Jewish independence ended in 63 B.C., when the Romans conquered Palestine and began using it as a base to expand their empire into Asia. The Romans continued to rule Palestine throughout the New Testament period.

Some of the earliest sources of information about Hanukkah are the books of the Maccabees, which are included in a collection of writings regarded as scripture by Roman Catholics and Eastern Orthodox believers but not Protestants or Jews.

The books of the Maccabees “never mention the tradition of the lamp burning for eight days,” Jones, Southern’s Gheens Professor of Christian Family Ministry, said. “The purification of the temple under Judah Macabee [one of Mattathias’ sons] is described in 1 Maccabees 4. According to this text, Judah and his men found the temple profaned and the courtyard covered in weeds.

“They removed stones that had been defiled by pagan sacrifices and replaced them with unhewn stones, made new utensils and lit the lampstand (1 Maccabees 4:36-51). This chapter in Maccabees describes an eight-day dedicatory celebration in which the lampstand was lit, but there’s no mention of the lampstand burning for eight days on a single jar of oil,” Jones said.

Hanukkah is also mentioned by the first-century Jewish historian Josephus and even in the New Testament, where Jesus celebrated it in John 10:22-23 under the name “the feast of dedication.” The Babylonian Talmud, a collection of Jewish laws and traditions compiled from A.D. 200-500, is the first written source to mention the eight-day oil miracle.

Worshill is confident that the oil miracle is historical.

If the Maccabees “were willing to go to such an extent and have so many of their fellow Jews die in the battles to try and take back the temple and Judah for the Jewish people and then worship God and praise Him, I’m sure God would be willing to create a miracle just for them,” Worshill said.

Hanukkah’s importance

Christians should know about the Jewish documents describing Hanukkah because they provide context for understanding the Bible, Jones said.

“Christians should view intertestamental texts in the same way that we view other Ancient Near Eastern or Roman texts that describe the historical contexts of the Old and New Testaments: these texts are errant writings which may help us to understand the inerrant scriptures by describing the historical context in which God inspired His Word,” Jones said.

Knowing about Hanukkah is also important because it can open doors to share the message of Jesus with Jewish friends, Jones said.

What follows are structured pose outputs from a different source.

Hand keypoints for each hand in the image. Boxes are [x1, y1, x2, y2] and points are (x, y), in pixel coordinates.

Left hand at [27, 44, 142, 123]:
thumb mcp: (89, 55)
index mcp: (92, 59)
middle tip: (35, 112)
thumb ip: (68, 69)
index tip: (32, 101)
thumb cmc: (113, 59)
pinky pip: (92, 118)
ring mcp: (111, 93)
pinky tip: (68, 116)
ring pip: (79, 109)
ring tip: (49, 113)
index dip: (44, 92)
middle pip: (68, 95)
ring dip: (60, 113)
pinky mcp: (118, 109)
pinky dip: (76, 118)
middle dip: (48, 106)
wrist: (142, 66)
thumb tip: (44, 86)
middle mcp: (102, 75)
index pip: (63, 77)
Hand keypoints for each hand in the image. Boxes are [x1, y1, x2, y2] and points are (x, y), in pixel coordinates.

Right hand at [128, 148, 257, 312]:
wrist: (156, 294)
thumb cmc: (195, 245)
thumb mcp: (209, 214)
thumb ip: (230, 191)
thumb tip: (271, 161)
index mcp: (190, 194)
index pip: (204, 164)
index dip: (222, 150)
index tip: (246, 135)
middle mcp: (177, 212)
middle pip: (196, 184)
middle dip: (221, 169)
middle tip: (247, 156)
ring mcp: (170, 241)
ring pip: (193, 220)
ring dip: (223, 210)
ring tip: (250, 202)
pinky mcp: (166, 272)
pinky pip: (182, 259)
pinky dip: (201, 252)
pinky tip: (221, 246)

“Paul placed a priority on the proclamation of the gospel to Jewish people (Romans 1:16), and we have been adopted into a family in which our elder brother Jesus was born a Jew and followed every instruction that God gave to the children of Israel (Galatians 4:4-7; Hebrews 2:11). Understanding festivals like Hanukkah can equip us to proclaim the gospel to our Jewish neighbors with intelligence and sensitivity,” Jones said.

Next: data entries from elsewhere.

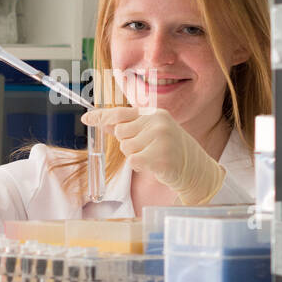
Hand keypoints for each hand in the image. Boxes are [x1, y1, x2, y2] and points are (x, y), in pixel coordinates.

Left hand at [82, 107, 225, 204]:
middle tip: (147, 148)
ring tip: (153, 156)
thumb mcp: (150, 133)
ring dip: (135, 155)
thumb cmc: (169, 150)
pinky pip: (133, 161)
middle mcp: (158, 122)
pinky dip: (140, 166)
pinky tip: (154, 164)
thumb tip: (99, 120)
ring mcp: (160, 138)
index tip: (86, 118)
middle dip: (128, 143)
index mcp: (155, 114)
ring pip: (126, 147)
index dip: (101, 116)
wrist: (195, 168)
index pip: (121, 113)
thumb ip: (126, 126)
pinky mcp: (160, 156)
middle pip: (120, 132)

Worshill agrees. In fact, one of his most memorable Hanukkahs involved leading a distant cousin to faith in Christ.

Worshill remembers telling his cousin, “Hanukkah is an amazing prophecy. It’s an amazing story of how God is going to light the temple in the future. And it’s not going to be the temple in Jerusalem. It’s going to be the temple in heaven.”

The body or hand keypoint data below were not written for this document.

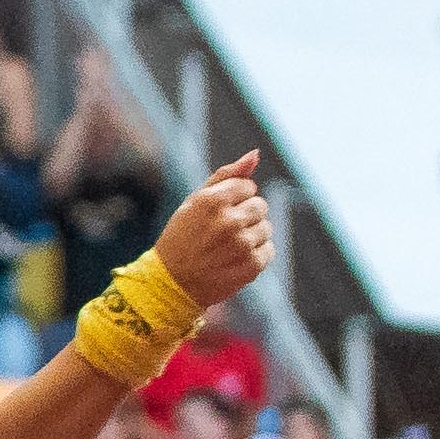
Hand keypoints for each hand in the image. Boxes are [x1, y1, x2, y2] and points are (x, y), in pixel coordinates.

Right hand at [156, 150, 271, 309]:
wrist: (170, 284)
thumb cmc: (182, 238)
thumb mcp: (194, 202)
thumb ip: (225, 175)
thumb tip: (256, 154)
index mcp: (211, 201)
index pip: (247, 186)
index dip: (232, 200)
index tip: (214, 215)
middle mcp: (228, 221)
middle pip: (260, 206)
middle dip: (244, 216)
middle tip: (220, 233)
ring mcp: (241, 244)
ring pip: (266, 228)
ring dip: (250, 236)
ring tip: (226, 248)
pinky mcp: (251, 265)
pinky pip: (268, 250)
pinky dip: (254, 255)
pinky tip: (233, 261)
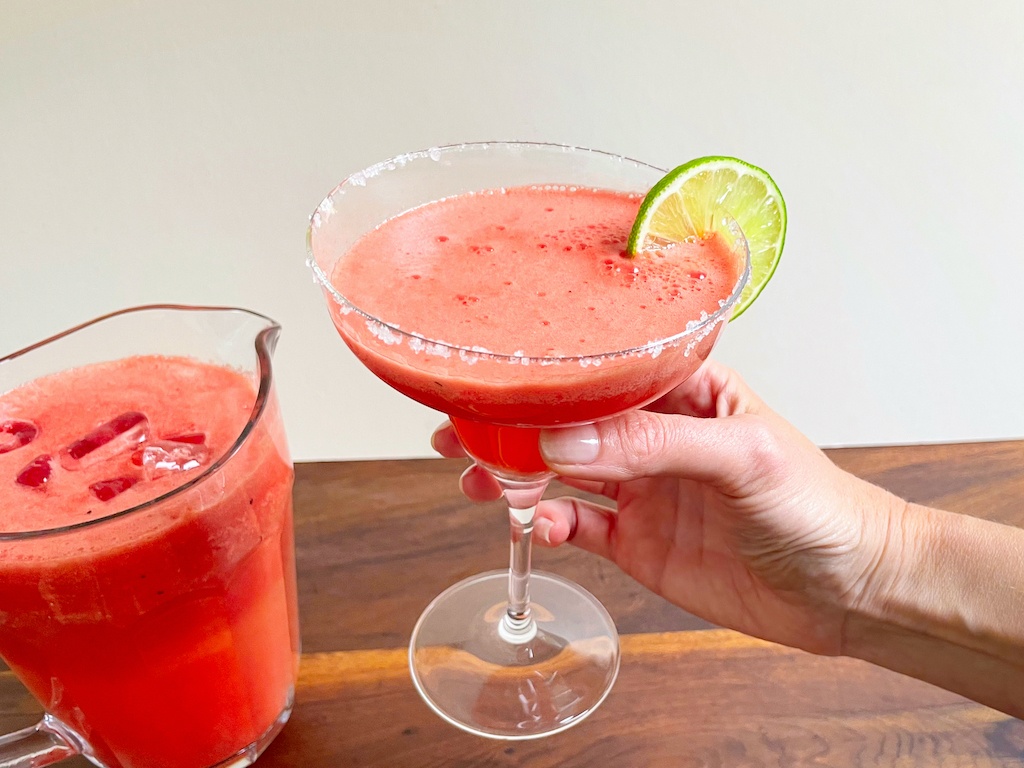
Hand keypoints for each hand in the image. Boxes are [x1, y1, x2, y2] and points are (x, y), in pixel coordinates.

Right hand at [432, 360, 903, 656]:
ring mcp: (643, 491)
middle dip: (515, 425)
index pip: (604, 373)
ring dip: (518, 473)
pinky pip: (579, 527)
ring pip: (562, 474)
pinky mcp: (638, 543)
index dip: (549, 377)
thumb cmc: (819, 506)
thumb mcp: (741, 458)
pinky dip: (548, 524)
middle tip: (461, 428)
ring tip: (478, 476)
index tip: (499, 381)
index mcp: (685, 393)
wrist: (848, 589)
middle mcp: (656, 437)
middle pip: (569, 423)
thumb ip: (654, 446)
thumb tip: (566, 441)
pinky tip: (534, 522)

Then Worshill told his cousin about Christ and judgment and challenged him based on Deuteronomy 30:19, “You have a choice today. Choose life. Choose Christ.”

The cousin stormed away angry but visited Worshill at work a couple of days later. Crying, the relative said, “I choose life.”

Hanukkah “is about praising the Lord,” Worshill said. “The sad part is most Jewish people have no clue that’s what it’s about.”

(EDITOR’S NOTE – David Roach is chief national correspondent for Baptist Press, the Southern Baptist Convention’s news service.)